寝返りをしていなくても、いつ寝返りを始めてもおかしくない時期です。寝返りの兆候(寝返りをしようとする動き)が見られたら、卒業の準備を始めましょう。まだ兆候がない場合は、引き続き使っても問題ありませんが、毎日様子をチェックすることが大切です。
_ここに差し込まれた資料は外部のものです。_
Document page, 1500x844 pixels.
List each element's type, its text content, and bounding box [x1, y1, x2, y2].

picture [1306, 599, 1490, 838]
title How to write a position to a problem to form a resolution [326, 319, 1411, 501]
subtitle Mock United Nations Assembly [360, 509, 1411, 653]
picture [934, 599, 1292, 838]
Q. おくるみをやめたら、赤ちゃんが全然眠らなくなりました。どうすればいい?
おくるみに慣れていた赤ちゃんは、急にやめると不安になることがあります。段階的に腕を出して慣らす方法を試してみてください。また、スリーピングバッグに切り替えると、おくるみに近い安心感を得られることもあります。しばらくは寝つきが悪くなることもありますが、赤ちゃんは少しずつ新しい環境に適応していきます。
Q. タオルでおくるみを代用してもいいですか?
通気性やサイズの面から、安全性に問題があるためおすすめできません。市販のおくるみは、赤ちゃんの体格や安全性を考慮して設計されています。どうしても急場をしのぐ必要がある場合は、必ず赤ちゃんの顔を覆わないように細心の注意を払い、できるだけ早く専用のおくるみを用意しましょう。
おくるみはいつまで使える?まとめ
おくるみは、赤ちゃんが寝返りを始めるまでの期間、つまり目安として生後3〜4ヶ月頃まで使えるアイテムです。ただし、月齢ではなく、寝返りのサインを卒業のタイミングとして最優先にしてください。
おくるみを卒業するときは、片腕→両腕→スリーピングバッグと段階的に進めると、赤ちゃんもママ・パパもスムーズに移行できます。
おくるみは正しく使えば、赤ちゃんの睡眠をサポートする心強い味方です。安全ルールを守りながら、赤ちゃんの成長に合わせて上手に活用してくださいね。